_Work request_:
Find the string "wrist" in the data, and copy out each line that has it.

_Data shown_:
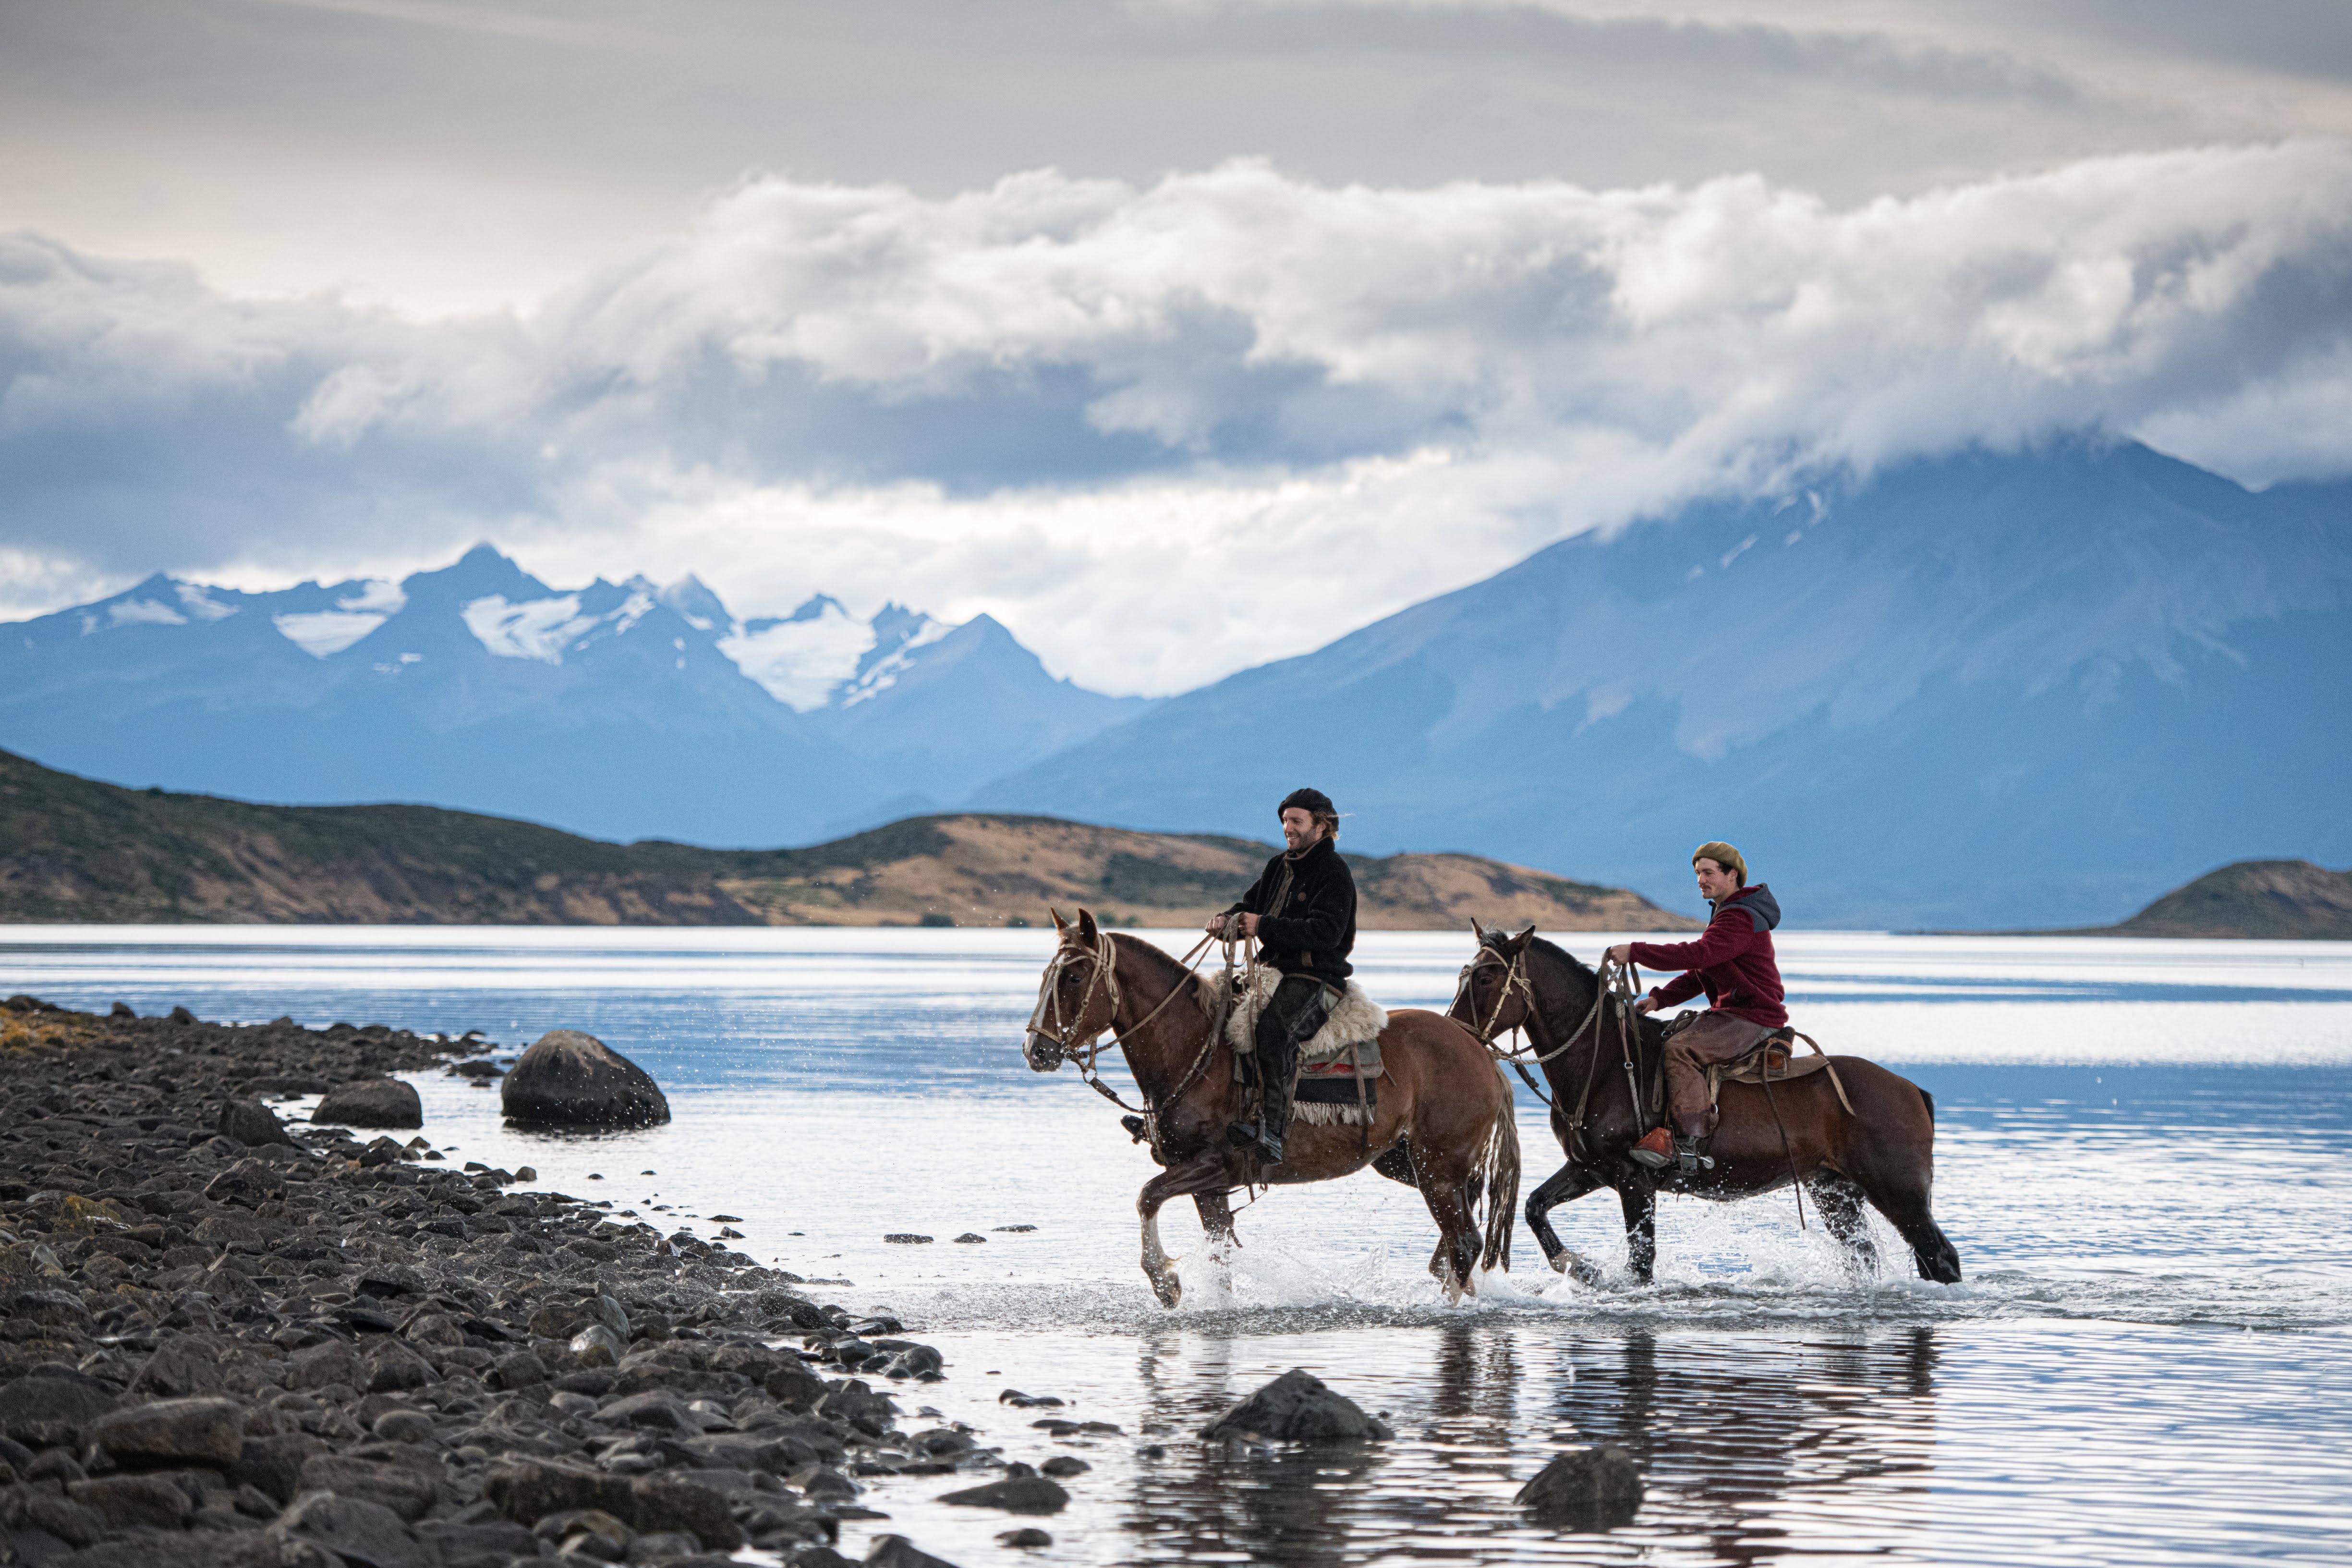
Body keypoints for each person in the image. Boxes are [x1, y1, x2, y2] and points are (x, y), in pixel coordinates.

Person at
--
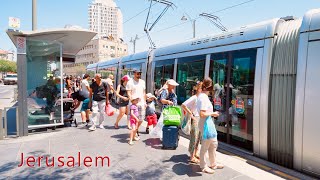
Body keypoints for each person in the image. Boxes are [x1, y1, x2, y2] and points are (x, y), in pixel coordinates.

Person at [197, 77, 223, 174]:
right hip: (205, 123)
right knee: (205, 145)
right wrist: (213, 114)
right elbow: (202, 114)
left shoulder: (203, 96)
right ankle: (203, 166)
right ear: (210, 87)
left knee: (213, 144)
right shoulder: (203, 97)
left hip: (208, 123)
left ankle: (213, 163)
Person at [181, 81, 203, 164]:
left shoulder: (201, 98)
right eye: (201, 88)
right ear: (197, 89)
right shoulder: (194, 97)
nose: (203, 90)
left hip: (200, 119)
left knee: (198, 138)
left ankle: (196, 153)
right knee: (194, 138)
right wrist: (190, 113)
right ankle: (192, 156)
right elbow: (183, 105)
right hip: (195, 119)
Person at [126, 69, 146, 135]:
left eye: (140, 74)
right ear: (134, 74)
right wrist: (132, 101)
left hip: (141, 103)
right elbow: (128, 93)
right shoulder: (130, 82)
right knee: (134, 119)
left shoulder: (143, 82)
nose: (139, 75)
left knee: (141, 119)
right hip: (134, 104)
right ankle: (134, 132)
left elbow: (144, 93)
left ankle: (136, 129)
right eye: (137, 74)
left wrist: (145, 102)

_Answer to this exercise_:
right wrist: (213, 114)
right wrist: (190, 113)
right wrist: (132, 101)
left wrist: (145, 102)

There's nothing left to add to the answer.